Die nordostsyrische Autonomieverwaltung erwägt offenbar wieder die Einführung eines Verbots aller Großveranstaltungen. Die Bereitschaft der Bevölkerung, notwendige Corona-Regeln einzuhalten, sei gering.

Wegen den dramatisch steigenden Fallzahlen und der immer geringeren Bereitschaft der Bevölkerung zum Einhalten von Abstandsregeln und dem Tragen eines Mund-Nasen-Schutzes erwägt die Autonomieverwaltung von Nord- und Ostsyrien wieder die Einführung eines Verbots aller Großveranstaltungen und anderen Ansammlungen und Zusammenkünften von Personen im öffentlichen Raum. Das gab Dr. Ciwan Mistefa als Ko-Vorsitzender des Gesundheitskomitees mit Blick auf die aktuellen Corona-Zahlen am Sonntag in Qamişlo bekannt.

Die selbstverwalteten Regionen Syriens haben nach Angaben von Mistefa bis Sonntagmittag 173 Corona-Neuinfektionen binnen eines Tages gemeldet. Im gleichen Zeitraum sind weitere drei Menschen an den Folgen der Viruserkrankung gestorben. Damit wurden seit Ausbruch der Pandemie 3.798 Infektionen mit dem Erreger von Covid-19 labordiagnostisch bestätigt. Die Zahl der Menschen, die im Zusammenhang mit Corona gestorben sind, liegt aktuell bei 112. Als genesen gelten laut dem Gesundheitskomitee 672 Menschen.

Nord- und Ostsyrien hatte die Corona-Pandemie dank frühzeitiger Kontaktbeschränkungen zunächst gut im Griff. Monatelang konnten sich die Autonomiegebiete erfolgreich abschotten, weitgehend geschlossene Grenzen und strikte Quarantäneauflagen hielten das Virus fern. Doch seit Ende Juli hat die vielfach befürchtete Infektionswelle Nordostsyrien erfasst. Täglich steigen die Fallzahlen weiter an. Während Ciwan Mistefa zu Beginn noch die syrische Regierung in der alleinigen Verantwortung sah, das Virus in die Autonomiegebiete eingeschleppt zu haben, hat sich die Kritik des Arztes inzwischen auch auf die Bevölkerung von Nord- und Ostsyrien kanalisiert.

Zwar hatte Rojava schon im April bemängelt, dass unter anderem der von Damaskus kontrollierte Flughafen in Qamişlo eine große Schwachstelle in den Präventionsmaßnahmen gegen Corona darstellt, und der Assad-Regierung vorgeworfen, nicht zum Kampf gegen die Pandemie beizutragen. Damals waren sogar Viruskontrollen durch Pandemiepräventionsteams der Selbstverwaltung sabotiert und Einreisende aus Damaskus von Flughafenmitarbeitern regelrecht verschleppt worden, damit sie nicht in Quarantäne genommen werden. Mittlerweile herrscht auch in den nordostsyrischen Gesundheitsbehörden Konsens darüber, dass die Bereitschaft der eigenen Bevölkerung, notwendige Corona-Regeln einzuhalten, mehr und mehr schwindet.

Wann die Corona-Regeln in Nord- und Ostsyrien wieder verschärft werden und ob sich die Autonomieverwaltung auch mit anderen Maßnahmen für den kommenden Winter rüsten will, ist noch nicht klar. Es wird vermutet, dass wohl noch im Laufe der kommenden Woche ein neues Dekret erlassen wird.

Gesammelte Dateneinträge:
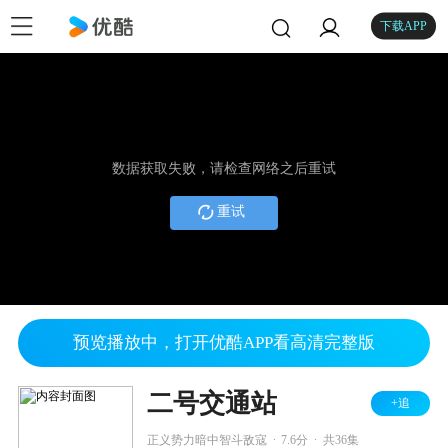
下载APP
数据获取失败，请检查网络之后重试
重试
预览播放中，打开优酷APP看高清完整版
二号交通站
+追
.
.
正义势力暗中智斗敌寇
7.6分
共36集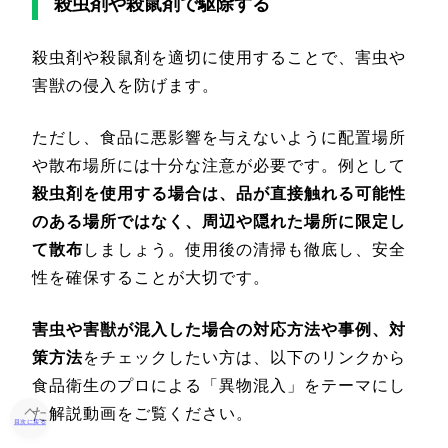
殺虫剤や殺鼠剤で駆除する
殺虫剤や殺鼠剤を適切に使用することで、害虫や
害獣の侵入を防げます。
ただし、食品に悪影響を与えないように配置場所
や散布場所には十分な注意が必要です。例として
殺虫剤を使用する場合は、品が直接触れる可能性
のある場所ではなく、周辺や隠れた場所に限定し
て散布
しましょう。使用後の清掃も徹底し、安全
性を確保することが大切です。
害虫や害獣が混入した場合の対応方法や事例、対
策方法
をチェックしたい方は、以下のリンクから
食品衛生のプロによる「異物混入」をテーマにし
た解説動画をご覧ください。
目次に戻る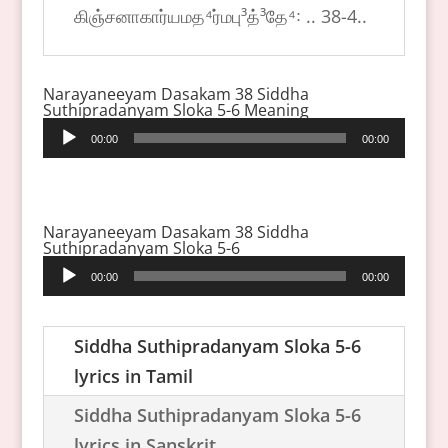
கிஞ்சனாகார்யமத⁴ர்மபு³த்³தே⁴꞉ .. 38-4..
Narayaneeyam Dasakam 38 Siddha
Suthipradanyam Sloka 5-6 Meaning
Audio
00:00
00:00
Player
Narayaneeyam Dasakam 38 Siddha
Suthipradanyam Sloka 5-6
Audio
00:00
00:00
Player
Siddha Suthipradanyam Sloka 5-6
lyrics in Tamil
Siddha Suthipradanyam Sloka 5-6
lyrics in Sanskrit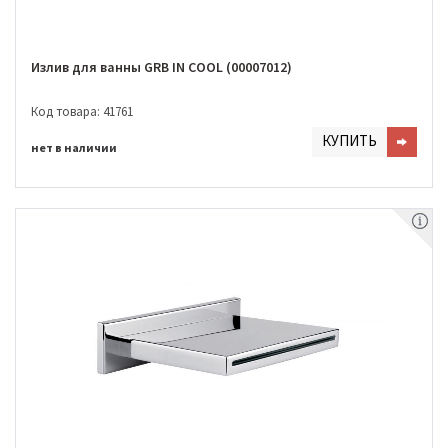
Излив для ванны GRB IN COOL (00007012)
Код товара: 41761
КУПИТЬ
нет в наличии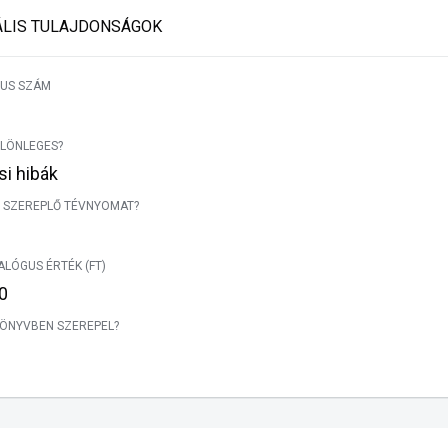
ÁLIS TULAJDONSÁGOK
US SZÁM
ÜLÖNLEGES?
i hibák
 SZEREPLŐ TÉVNYOMAT?
ALÓGUS ÉRTÉK (FT)
0
KÖNYVBEN SZEREPEL?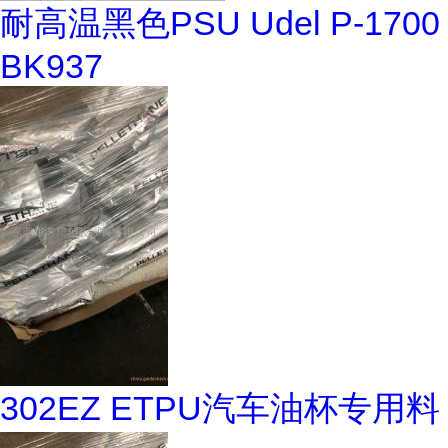
耐高温黑色PSU Udel P-1700
BK937
302EZ ETPU汽车油杯专用料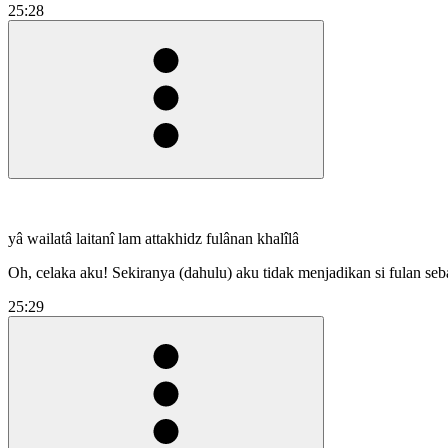
25:28
yâ wailatâ laitanî lam attakhidz fulânan khalîlâ
Oh, celaka aku! Sekiranya (dahulu) aku tidak menjadikan si fulan seba
25:29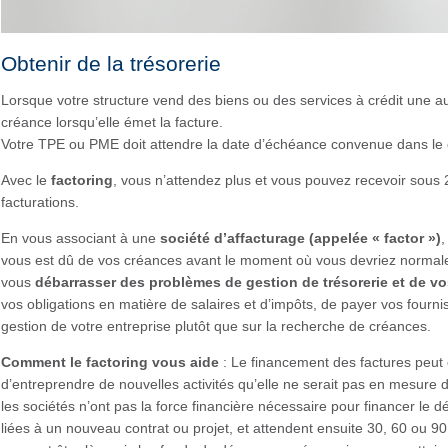
Obtenir de la trésorerie
Lorsque votre structure vend des biens ou des services à crédit une aut
créance lorsqu’elle émet la facture.
Votre TPE ou PME doit attendre la date d’échéance convenue dans le c
Avec le
factoring
, vous n’attendez plus et vous pouvez recevoir sous 
facturations.
En vous associant à une
société d’affacturage (appelée « factor »)
,
vous est dû de vos créances avant le moment où vous devriez normale
vous
débarrasser des problèmes de gestion de trésorerie et de vo
vos obligations en matière de salaires et d’impôts, de payer vos fourn
gestion de votre entreprise plutôt que sur la recherche de créances.
Comment le factoring vous aide
: Le financement des factures peut
d’entreprendre de nouvelles activités qu’elle ne serait pas en mesure
les sociétés n’ont pas la force financière nécessaire pour financer le 
liées à un nouveau contrat ou projet, et attendent ensuite 30, 60 ou 9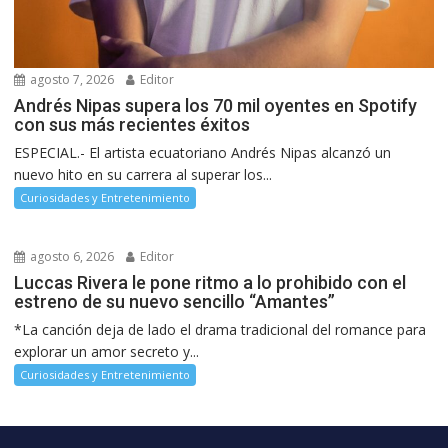
agosto 7, 2026
Editor
Andrés Nipas supera los 70 mil oyentes en Spotify
con sus más recientes éxitos
ESPECIAL.- El artista ecuatoriano Andrés Nipas alcanzó un
nuevo hito en su carrera al superar los...
Curiosidades y Entretenimiento
agosto 6, 2026
Editor
Luccas Rivera le pone ritmo a lo prohibido con el
estreno de su nuevo sencillo “Amantes”
*La canción deja de lado el drama tradicional del romance para
explorar un amor secreto y...
Curiosidades y Entretenimiento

AUFGABENBESCHREIBUNG
Gib aus dem Text über die Corona-Lage in Nordostsyrien das Stück wortgetreu wieder, das mit „Die nordostsyrische Autonomieverwaltung“ beginnt und bis einschließlich „in Qamişlo bekannt.“ geht.

ERLEDIGTE AUFGABE
Die nordostsyrische Autonomieverwaltung erwägt offenbar wieder die Einführung eines Verbots aller Großveranstaltungen. Die Bereitschaft der Bevölkerung, notwendige Corona-Regeln einzuhalten, sei gering.

Wegen den dramatisch steigenden Fallzahlen und der immer geringeren Bereitschaft der Bevölkerung zum Einhalten von Abstandsregeln und dem Tragen eines Mund-Nasen-Schutzes erwägt die Autonomieverwaltung von Nord- und Ostsyrien wieder die Einführung eines Verbots aller Großveranstaltungen und anderen Ansammlungen und Zusammenkünften von Personen im öffentlichen Raum. Das gab Dr. Ciwan Mistefa als Ko-Vorsitzender des Gesundheitskomitees mit Blick auf die aktuellen Corona-Zahlen am Sonntag in Qamişlo bekannt.